Sang raja adalah seorang yang bijaksana. Makanya dia jadi raja, dia tahu apa yang harus dilakukan.

"Selamat datang," sapa sang raja dengan hangat. "Selamat datang di istana saya. Sudahkah seseorang menyuguhkan minuman untuk Anda? Atau makanan?"

Karena sedikit ungkapan yang lembut itu, tubuh si siluman mengecil beberapa inci, keburukannyha berkurang, baunya berkurang, dan kekasarannya berkurang.

Para armada istana cepat tanggap dengan maksud sang raja. Seseorang lalu bertanya kepada siluman itu apakah dia mau secangkir teh. "Kami punya Darjeeling, English Breakfast, atau Earl Gray, Atau barangkali Anda lebih suka pepermin? Itu bagus untuk kesehatan Anda, lho." Yang lainnya menelepon untuk memesan pizza, family size, untuk siluman segede itu, sementara yang lainnya membuatkan sandwich, dengan "ham setan" tentunya. Seorang prajurit memijat kaki si siluman, dan yang lain memijati lehernya. "Mmmm...enak sekali," pikir si siluman.

Karena setiap perkataan, perbuatan, dan pikiran yang baik itu, tubuh si siluman terus mengecil, berkurang buruknya, berkurang bau dan kekasarannya. Sebelum pengantar pizza datang dengan antarannya, si siluman sudah susut ke ukuran semula ketika pertama kali dia datang dan duduk di singgasana raja. Tetapi para penghuni istana tak berhenti berbuat baik. Segera saja siluman itu menjadi begitu kecilnya sampai sulit dilihat lagi. Lalu setelah satu lagi perbuatan baik dilakukan, dia benar-benar lenyap tak berbekas.

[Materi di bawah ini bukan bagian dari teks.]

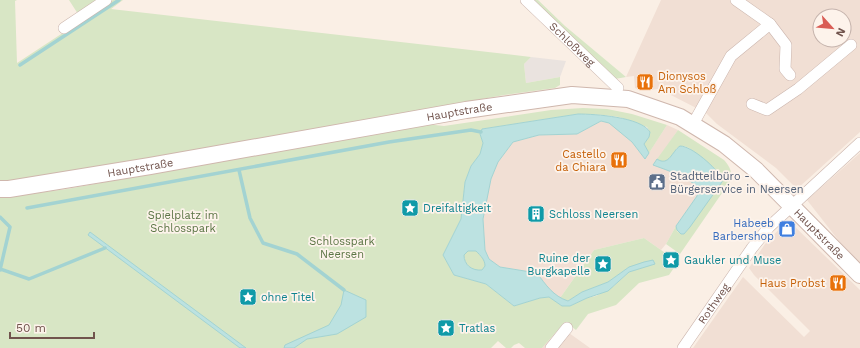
<svg xmlns="http://www.w3.org/2000/svg" width="860" height="348" font-family="'Work Sans',sans-serif">
  <style>
    .residential { fill: #f1dfd4; fill-rule: evenodd }
    .industrial { fill: #eae3df }
    .green { fill: #d8e6c5 }
    .water { fill: #bce2e1; stroke: #a3d3d2; fill-rule: evenodd }
    .lines { fill: none; stroke-linecap: round; stroke-linejoin: round }
    .stream { stroke: #a3d3d2; stroke-width: 3.5 }
    .street-casing { stroke: #cbb5ad; stroke-width: 12 }
    .secondary-casing { stroke: #cfb7ad; stroke-width: 18 }
    .street { stroke: #fff; stroke-width: 11 }
    .secondary { stroke: #fff; stroke-width: 16 }
    .labels { text-anchor: middle; dominant-baseline: central; stroke-width: 3.5; stroke-linejoin: round; paint-order: stroke }
    .street-label { font-size: 11px; fill: #71544d; stroke: #fdf3eb }
    .food-label { font-size: 11px; fill: #c56008; stroke: #fdf3eb; text-anchor: end }
    .service-label { font-size: 11px; fill: #4e5e75; stroke: #fdf3eb; text-anchor: start }
    .culture-label { font-size: 11px; fill: #0d838f; stroke: #fdf3eb; text-anchor: start }
    .park-label { font-size: 11px; fill: #5c7646; stroke: #fdf3eb }
    .shop-label { font-size: 11px; fill: #366cbe; stroke: #fdf3eb; text-anchor: end }
  </style>
  <rect width="100%" height="100%" fill="#faefe5"/>
  <!-- residential -->
  <path class="residential" d="M661 0H860V132L797 189 776 168 717 124 706 113 665 92V88L643 91 635 88 634 76 626 77ZM820 16H844V40H820Z
    M601 121 609 122 632 142 645 159 667 125 678 130 654 165 675 173 692 182 699 188 697 196 676 226 666 244 661 250 644 238 594 250 560 298 552 293 537 273 500 267 489 259 485 250 483 219 486 199 491 179 498 162 513 142 539 135 577 134Z
    M860 153V263L839 241 807 200Z
    M788 220 860 290V348H693L743 277 804 337 810 331 754 275 749 268 765 244Z
    M557 331 569 333 590 348H542Z"/>
  <!-- industrial -->
  <path class="industrial" d="M531 57 566 61 560 77 526 83 524 64Z"/>
  <!-- green -->
  <path class="green" d="M0 0H17L15 1 17 63 113 0H123L111 9 531 57 524 64 526 83 560 77V85L555 88 504 95 68 175 0 182Z
    M69 0H99L78 14Z
    M530 0H538L565 26 626 77 615 79Z
    M583 108 607 109 632 114 667 125 649 153 644 144 649 137 650 132 647 127 619 117 604 115 578 114 482 129 480 134 483 143 480 154 471 166 465 182 461 219 443 255 454 275 486 284 514 306 540 298 549 297 562 306H570L587 298 596 296 614 286 629 272 654 264 629 267 608 282 582 292 568 301 560 298 594 250 644 238 678 262 669 275 639 283 616 305 588 314 576 330 565 322 542 348H525L519 343 514 345 511 348H506L498 341 491 348H0V195H21L67 189 426 124 444 126 551 110Z
    M678 130 724 160C730 167 732 171 731 180L680 254 666 244 676 226 677 231 681 234H684L690 227 709 164 689 148 684 146 677 148C672 156 667 166 657 159Z
    M468 251H476C481 256 485 260 486 266L482 271C472 271 464 265 464 255Z"/>
  <!-- water -->
  <path class="water" d="M578 114C595 114 641 117 650 132L649 137 644 144 649 153 645 159 632 142 609 123 601 121 577 134 539 135 513 142 498 162 491 179 483 219 485 250 489 259 500 267 537 273C546 285 553 296 568 301L582 292 608 282 629 267 644 262 653 260 655 264 629 272 608 291 587 298 570 306H562L549 297 540 298 514 306 486 284 454 275 443 255 461 219 465 182 471 166 480 154 483 143 480 134 482 129ZM468 251H476C481 256 485 260 485 266L482 270C472 271 464 265 464 255Z
    M680 146C692 146 716 168 722 178V182L690 227 684 234H681L677 230 676 226 697 196 699 188C686 176 669 171 653 165L657 159C669 167 672 151 680 146Z
    M90 232 246 348H240L88 235Z
    M344 290 366 300V317L337 334 307 339 294 348H284L285 345 329 325 341 305Z"/>
  <g class="lines">
    <!-- stream -->
    <path class="stream" d="M20 65 119 0
      M239 170 250 218 263 243 297 254 344 290
      M27 208 389 142 471 130 481 132
      M0 217 10 227 0 270
      M0 269 29 279 105 248"/>
    <defs>
      <g id="street">
        <path id="s1" d="M526 0 618 88"/>
        <path d="M770 24 786 45 785 69 790 75"/>
        <path d="M64 28 106 0"/>
        <path d="M752 104 767 110 798 89 851 45"/>
        <path d="M693 124 731 56 770 24 736 0"/>
        <path d="M551 348 567 328"/>
        <path id="s2" d="M683 348 752 248 769 227 860 143"/>
      </g>
      <g id="secondary">
        <path id="s3" d="M0 189H9L150 166 466 110 572 95 628 99 680 117 724 144 756 170 860 275"/>
      </g>
    </defs>
    <!-- street casing -->
    <use href="#street" class="street-casing"/>
    <!-- secondary casing -->
    <use href="#secondary" class="secondary-casing"/>
    <!-- street -->
    <use href="#street" class="street"/>
    <!-- secondary -->
    <use href="#secondary" class="secondary"/>
  </g>
  <!-- icons -->
  <defs>
    <symbol id="restaurant-square" viewBox="-11 -11 22 22"><rect x="-9" y="-9" width="18" height="18" rx="4" fill="#e8710a" stroke="#fdf3eb"/><path d="M-5-6h1v4h1v-4h1v4h1v-4h1v5L-1.5 .5V6h-2V.5L-5-1ZM5-6V6H3V1.5H1.5Q1.5-4 5-6Z" fill="#fff"/></symbol>
    <symbol id="civic-square" viewBox="-11 -11 22 22"><rect x="-9" y="-9" width="18" height="18" rx="4" fill="#5c6f8a" stroke="#fdf3eb"/><path d="M-.6-6.5H3V-4.5H.6V-3L4-1V1h2V6H-6V1h2V-1L-.6-3ZM-1.2 2.5V6h2.4V2.5Z" fill="#fff"/></symbol>
    <symbol id="sight-square" viewBox="-11 -11 22 22"><rect x="-9" y="-9" width="18" height="18" rx="4" fill="#0f9aa8" stroke="#fdf3eb"/><path d="M0-6L1.8-2.2L6-1.7L2.9 1.2L3.7 5.4L0 3.3L-3.7 5.4L-2.9 1.2L-6-1.7L-1.8-2.2Z" fill="#fff"/></symbol>
    <symbol id="building-square" viewBox="-11 -11 22 22"><rect x="-9" y="-9" width="18" height="18" rx="4" fill="#0f9aa8" stroke="#fdf3eb"/><path d="M-4-6H4V6H1V3H-1V6H-4ZM-2.5-4.3h1.7v1.8h-1.7ZM.8-4.3h1.7v1.8H.8ZM-2.5-1h1.7V.8h-1.7ZM.8-1h1.7V.8H.8Z" fill="#fff"/></symbol>
    <symbol id="shop-square" viewBox="-11 -11 22 22"><rect x="-9" y="-9" width="18" height="18" rx="4" fill="#3f7fe0" stroke="#fdf3eb"/><path d="M-5-2.5h2.3a2.7 3.5 0 0 1 5.4 0H5L5.5 6h-11ZM-1.5-2.5h3a1.5 2.3 0 0 0-3 0Z" fill="#fff"/></symbol>
  </defs>
  <g fill-rule="evenodd">
    <use href="#restaurant-square" x="635" y="72" width="20" height="20"/>
    <use href="#restaurant-square" x="609" y="150" width="20" height="20"/>
    <use href="#civic-square" x="647" y="172" width="20" height="20"/>
    <use href="#sight-square" x="400" y="198" width="20" height="20"/>
    <use href="#building-square" x="526" y="204" width="20" height="20"/>
    <use href="#shop-square" x="777" y="219" width="20" height="20"/>
    <use href="#sight-square" x="661" y="250" width="20" height="20"/>
    <use href="#sight-square" x="593" y="254" width="20" height="20"/>
    <use href="#restaurant-square" x="828" y="273" width="20" height="20"/>
    <use href="#sight-square" x="238" y="287" width="20" height="20"/>
    <use href="#sight-square" x="436" y="318" width="20" height="20"/>
  </g>
  <g class="labels">
    <!-- street labels -->
    <g class="street-label">
      <text stroke="none"><textPath href="#s1" startOffset="64">Schloßweg</textPath></text>
      <text stroke="none"><textPath href="#s3" startOffset="466">Hauptstraße</textPath></text>
      <text stroke="none"><textPath href="#s3" startOffset="142">Hauptstraße</textPath></text>
      <text stroke="none"><textPath href="#s3" startOffset="874">Hauptstraße</textPath></text>
      <text stroke="none"><textPath href="#s2" startOffset="54">Rothweg</textPath></text>
    </g>
    <!-- food labels -->
    <g class="food-label">
      <text x="658" y="76" text-anchor="start">Dionysos<tspan x="658" dy="13">Am Schloß</tspan></text>
      <text x="606" y="154">Castello<tspan x="606" dy="13">da Chiara</tspan></text>
      <text x="825" y="283">Haus Probst</text>
    </g>
    <!-- service labels -->
    <g class="service-label">
      <text x="670" y="176">Stadtteilbüro -<tspan x="670" dy="13">Bürgerservice in Neersen</tspan></text>
    </g>
    <!-- culture labels -->
    <g class="culture-label">
      <text x="423" y="208">Dreifaltigkeit</text>
      <text x="549" y="214">Schloss Neersen</text>
      <text x="590" y="258" text-anchor="end">Ruine der<tspan x="590" dy="13">Burgkapelle</tspan></text>
      <text x="684" y="260">Gaukler und Muse</text>
      <text x="261" y="297">ohne Titel</text>
      <text x="459" y="328">Tratlas</text>
    </g>
    <!-- park labels -->
    <g class="park-label">
      <text x="183" y="215">Spielplatz im<tspan x="183" dy="13">Schlosspark</tspan></text>
      <text x="342" y="241">Schlosspark<tspan x="342" dy="13">Neersen</tspan></text>
    </g>
    <!-- shop labels -->
    <g class="shop-label">
      <text x="774" y="223">Habeeb<tspan x="774" dy="13">Barbershop</tspan></text>
    </g>
  </g>
  <!-- north arrow -->
  <g transform="translate(832 28) rotate(117)"><circle r="19" fill="#fdf3eb" stroke="#c5b3ac"/>
  <path d="M0-3L7 15L0 10L-7 15Z" fill="#d95d55"/>
  <text y="-6" font-size="11" font-weight="bold" text-anchor="middle" fill="#71544d">N</text>
  </g>
  <!-- scale -->
  <path d="M10 332v6h84v-6" fill="none" stroke="#71544d" stroke-width="2"/>
  <text x="16" y="332" font-size="12" fill="#71544d" stroke="#fdf3eb" stroke-width="3" paint-order="stroke">50 m</text>
</svg>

Kita menyebut monster seperti itu sebagai "siluman pemangsa amarah."

Suatu kali pasangan Anda dapat menjadi "siluman pemangsa amarah". Marahlah kepada mereka, dan mereka akan bertambah parah--tambah jelek, tambah bau, tambah galak kata-katanya. Masalah yang ada menjadi bertambah besar setiap kali Anda marah kepada mereka, meskipun cuma di dalam pikiran saja. Barangkali sekarang Anda bisa menyadari kesalahan Anda dan tahu harus berbuat apa.

Rasa sakit adalah "siluman pemangsa amarah" lainnya. Ketika kita berpikir dengan marah, "Hei, sakit! Enyahlah dari sini! Kau tak diizinkan!" rasa sakit akan tumbuh seinci lebih besar dan lebih parah dengan cara yang berbeda. Memang sulit untuk bersikap baik kepada sesuatu yang begitu buruk dan garang seperti rasa sakit, tetapi ada masa-masa dalam hidup kita, ketika kita tak punya pilihan lain. Seperti saat sakit gigi, kalau kita menyambut rasa sakit, dengan sungguh-sungguh, dengan tulus, rasa sakit akan menjadi lebih kecil, berkuranglah masalahnya, dan suatu ketika akan lenyap sama sekali.

Beberapa jenis kanker adalah "siluman pemangsa amarah", monster buruk dan menjijikkan yang duduk di dalam tubuh kita; "singgasana" kita. Lumrah kalau kita berkata, "Enyahlah dari sini! Kau tak diizinkan!" Ketika satu dan lain cara gagal, atau bahkan lebih dini dari itu, semoga kita dapat berkata, "Selamat datang." Beberapa jenis kanker diperparah dengan stres--itulah sebabnya mereka menjadi "siluman pemangsa amarah". Kanker semacam itu tahu diri ketika "raja istana" dengan berani berkata, "Kanker, pintu hatiku terbuka penuh untukmua, apa pun yang kamu lakukan. Masuklah."